-- PASSAGE TO READ --
-- Opening Marker --
# Smoking Pipe Challenge Voting - Open to Everyone!



## Barb (Mar 22, 2021)

*Everybody can vote in this challenge! Don't have to be an entrant, or even a turner. If you have looked at these pictures, please vote!*

If it ain't broke don't fix it right? I'm totally copying Tim's format. Voting will be open for one week. I've included only one picture from each entry. By everyone's name I'll include the page on which their entry appears in the challenge thread. https://woodbarter.com/threads/smoking-pipe-challenge.44824/

@Lou Currier pg 10




@ripjack13 pg 11




@Don Ratcliff pg 13




@Barb pg 9




@Mike Hill pg 21




@Steve in VA pg 23




@Lou Currier #2 pg 18




@ripjack13 #2 pg 22

Reactions: Way Cool 2


----------



## ripjack13 (Mar 22, 2021)

Oh snap! The race is on!!!

Reactions: Like 1


----------



## Tony (Mar 22, 2021)

Great contest, thanks for doing it Barb!

Reactions: Like 1 | Agree 1


----------



## Lou Currier (Mar 22, 2021)

Thanks @Barb ...looks like Mikey will be calling the next shot

Reactions: Agree 1


----------



## Bigg081 (Mar 22, 2021)
-- Closing Marker --
-- TASKS TO CARRY OUT --
1. Decide whether each statement below agrees with the pipe challenge voting thread. Answer yes or no for each, quoting the words from the thread that settle it.
(a) Voting will stay open for two weeks.
(b) Only entrants in the challenge are allowed to vote.
(c) Barb's entry appears on page 9 of the challenge thread.
2. According to the pipe challenge voting thread, how many pictures from each entry are included?
3. List every person named in the pipe challenge voting thread as having an entry, giving each name only once.

-- Chart interpretation exercises --
-- Opening Marker --
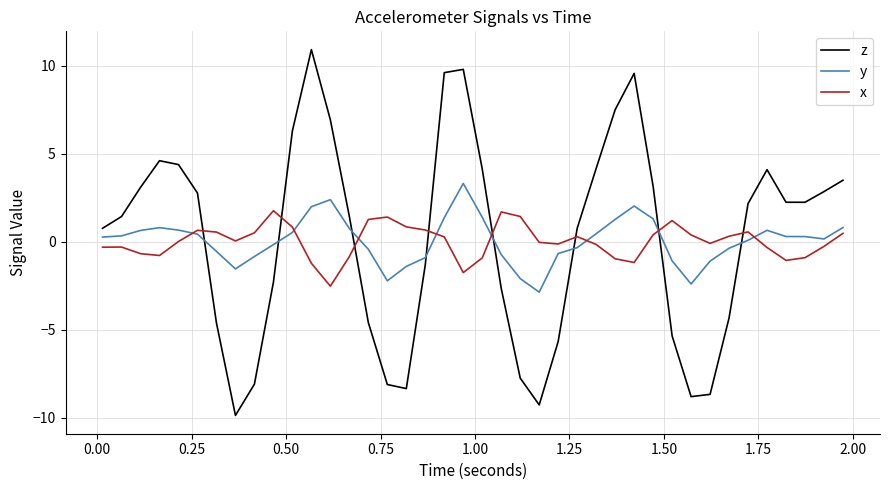

What is the minimum value for x?

-2.5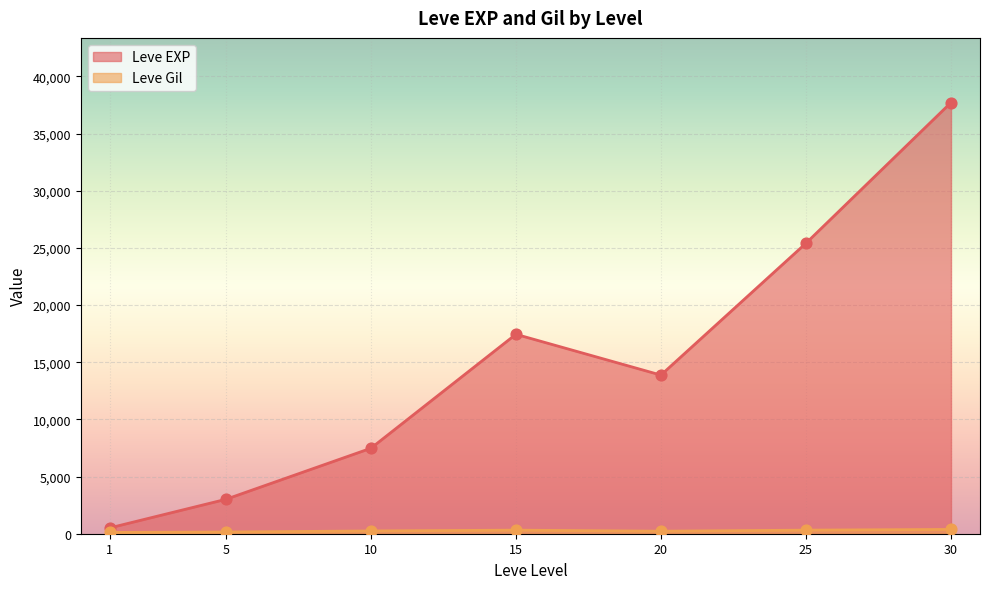

Which series has the largest total across all categories?

Leve EXP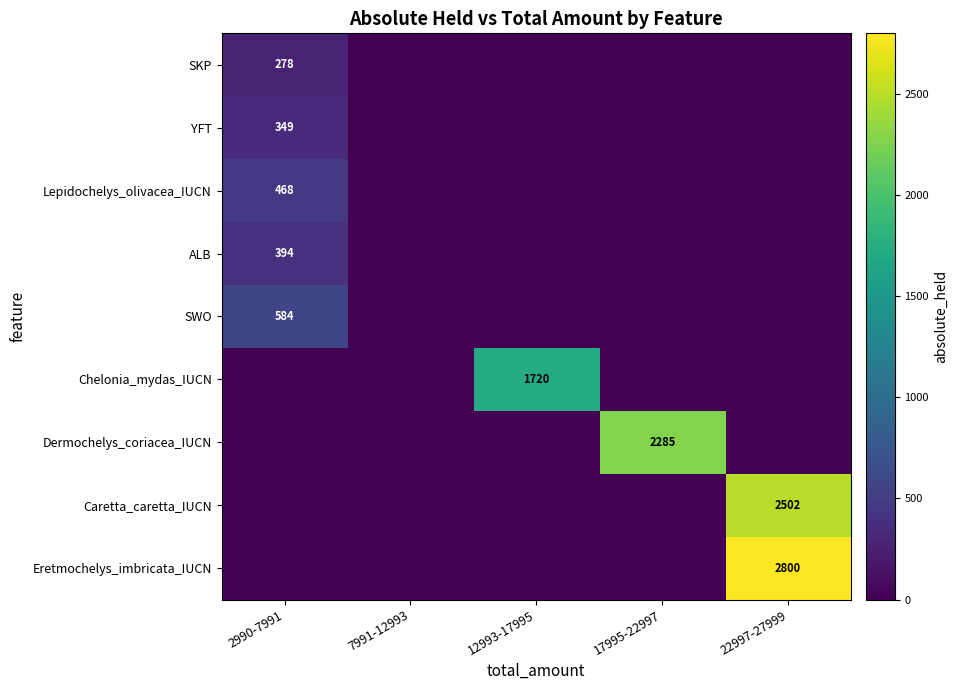

The value of Caretta_caretta_IUCN at 22997-27999 is 652. True or false?

False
-- Closing Marker --
-- TASK-BY-TASK RESULTS --
1.
(a) No: "Voting will be open for one week."
(b) No: "Don't have to be an entrant, or even a turner."
(c) Yes: "@Barb pg 9"

2. One picture from each entry.

3. Lou Currier, ripjack13, Don Ratcliff, Barb, Mike Hill, Steve in VA